Meine Familie ist tot.“ Shaimas Stimme dringt wie aus weiter Ferne an mein Ohr. Beklommenheit breitet sich in mir aus, schmerzhaft krampft sich mein Herz zusammen und ich schließe die schweren Lider. Vor meinen Augen wird es dunkel.
Da spüre ich sie wieder, den Eisregen, den unbarmherzigen Wind, mein schwaches gequältes Herz. Waren sie doch kein Traum? Das Unwetter scheint mich wieder in seinen grauen Mantel zu hüllen. Doch nun ist mir ganz warm. Das muss die Sonne sein, denke ich völlig benommen. Die einzige, die mein einsames Herz noch wärmt. Und Shaima, sie auch. Leicht spüre ich ihren kleinen Körper an meiner Seite, während ihre süße Stimme in meinen Ohren klingt.

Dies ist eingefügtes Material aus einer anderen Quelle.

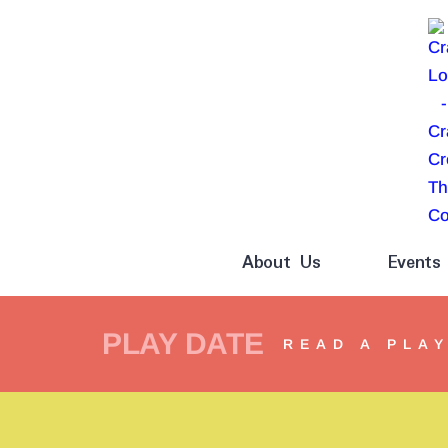
About Us
Events
PLAY DATE
READ A PLA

Wie von selbst lösen meine Finger die Knöpfe meines Mantels und schälen meine Arme aus den löchrigen Ärmeln. Angenehmer Wind kühlt meine heißen Arme und meinen warmen Oberkörper.
Gleißendes Licht ist alles, was ich sehe, und ich genieße diesen perfekten Moment als wäre er die Ewigkeit.